27/06/2016

La popularité de l'UE vue de Suisse

Si le modèle européen actuel devait enfin faire son auto-critique, il pourrait jeter un oeil perspicace sur les citoyens et citoyennes d'un pays qui ont refusé de rentrer dans cette Europe-là.

Pro-européen convaincu, j'ai toujours été contre le populisme d'un certain Christoph Blocher. Sans lui donner raison aujourd'hui, il faut quand même constater que les Suisses se sont peu à peu éloignés de la cause européenne et de son projet continental au cours de ces vingt dernières années. La dégringolade en faveur d'un vote positif est même spectaculaire sur ce laps de temps.

Nous sommes passés d'un non à 50, 3% pour une entrée dans l'EEE en 1992, dont au moins 35% d'Helvètes étaient même convaincus de rentrer dans l'Union Européenne (les Romands étaient encore plus près du 45%), à un refus de ce même espace économique à 68% sur l'ensemble de la Suisse.

Et le chiffre qui tue aujourd'hui l'idée d'une Union Européenne qui serait un bon plan pour l'avenir du peuple suisse. Seulement 12% des Suisses voteraient pour cette Europe actuelle.

© Matthias Rihs dans http://www.hebdo.ch/hebdo/cadrages/detail/sondage-br%C3%BBlons-des-cierges-pour-sauver-les-bilat%C3%A9rales

http://www.tdg.ch/suisse/L-adhesion-a-lUE-au-plus-bas-dans-les-sondages/story/11949704

Le chiffre de 12% en faveur de l'Europe date de 2014, confirmant le sondage de 2012 de 11,5%. Nous n'avons pas de chiffre après le Brexit. Mais assurément, il ne peut être que plus mauvais encore.

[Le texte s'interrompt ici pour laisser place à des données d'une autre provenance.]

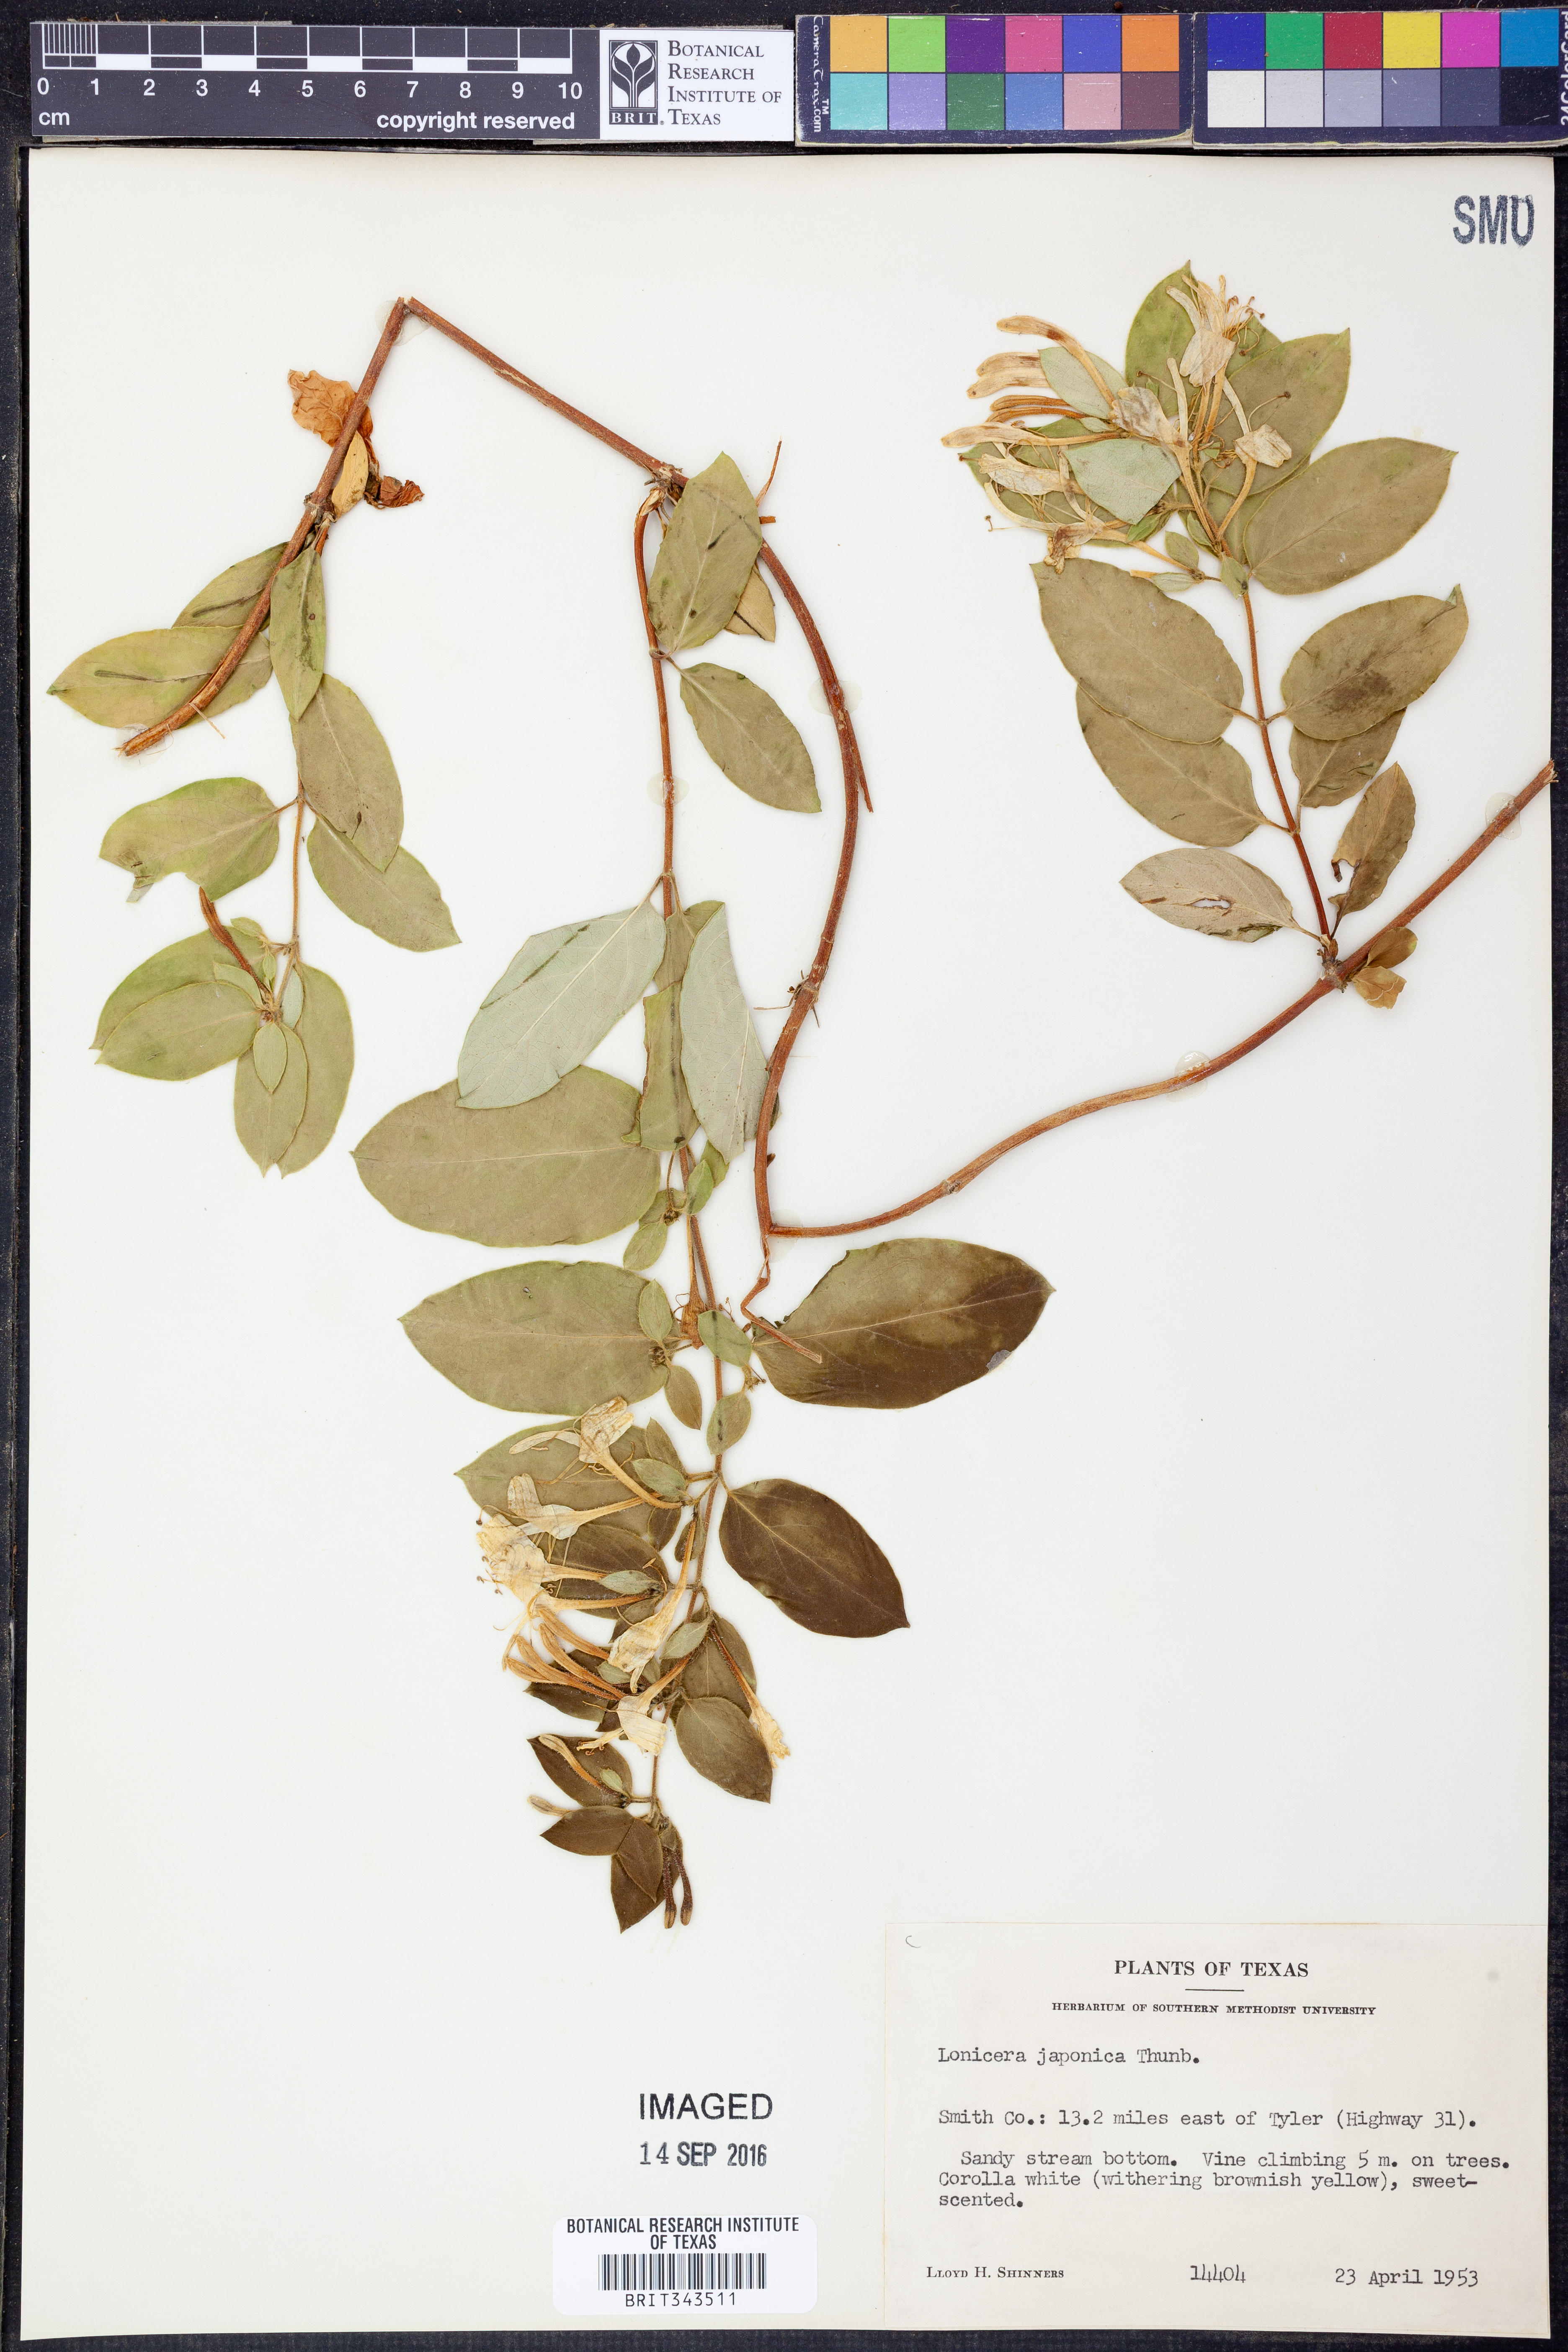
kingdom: Plantae
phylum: Tracheophyta
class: Magnoliopsida
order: Dipsacales
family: Caprifoliaceae
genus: Lonicera
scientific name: Lonicera japonica
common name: Japanese honeysuckle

Donc voilà. Hollande, Merkel et consort feraient bien de s'intéresser à ce désamour d'un petit pays au centre de l'Europe dont les institutions fonctionnent bien, dont les travailleurs et travailleuses font rarement la grève, dont les révoltés se retrouvent à la marge de la marge (j'en fait partie et je peux bien écrire que les Suisses dorment sur leurs lauriers). Le modèle européen ne fonctionne pas et la corruption domine de plus en plus. Les peuples perdent la main, leurs emplois, leur sécurité sociale, et on leur demande en plus de faire de plus en plus de sacrifices. Les Etats deviennent, à l'image de la France, de plus en plus policiers; les élites se barricadent dans leurs certitudes d'avoir raison. François Hollande envoie ses troupes de CRS sur le peuple mais persiste à croire que sa politique néolibérale est adaptée et positive pour le peuple.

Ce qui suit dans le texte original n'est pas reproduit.